___ Data provided

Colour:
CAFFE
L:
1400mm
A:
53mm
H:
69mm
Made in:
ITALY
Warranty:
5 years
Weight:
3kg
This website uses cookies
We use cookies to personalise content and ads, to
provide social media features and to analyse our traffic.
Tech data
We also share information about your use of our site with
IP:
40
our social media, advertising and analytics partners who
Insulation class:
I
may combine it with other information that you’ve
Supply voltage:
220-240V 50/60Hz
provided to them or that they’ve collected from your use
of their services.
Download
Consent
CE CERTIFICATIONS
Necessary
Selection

______

What to work on:
Whenever a line of the entries contains the string "with", copy that line.

Result:
We also share information about your use of our site with
may combine it with other information that you’ve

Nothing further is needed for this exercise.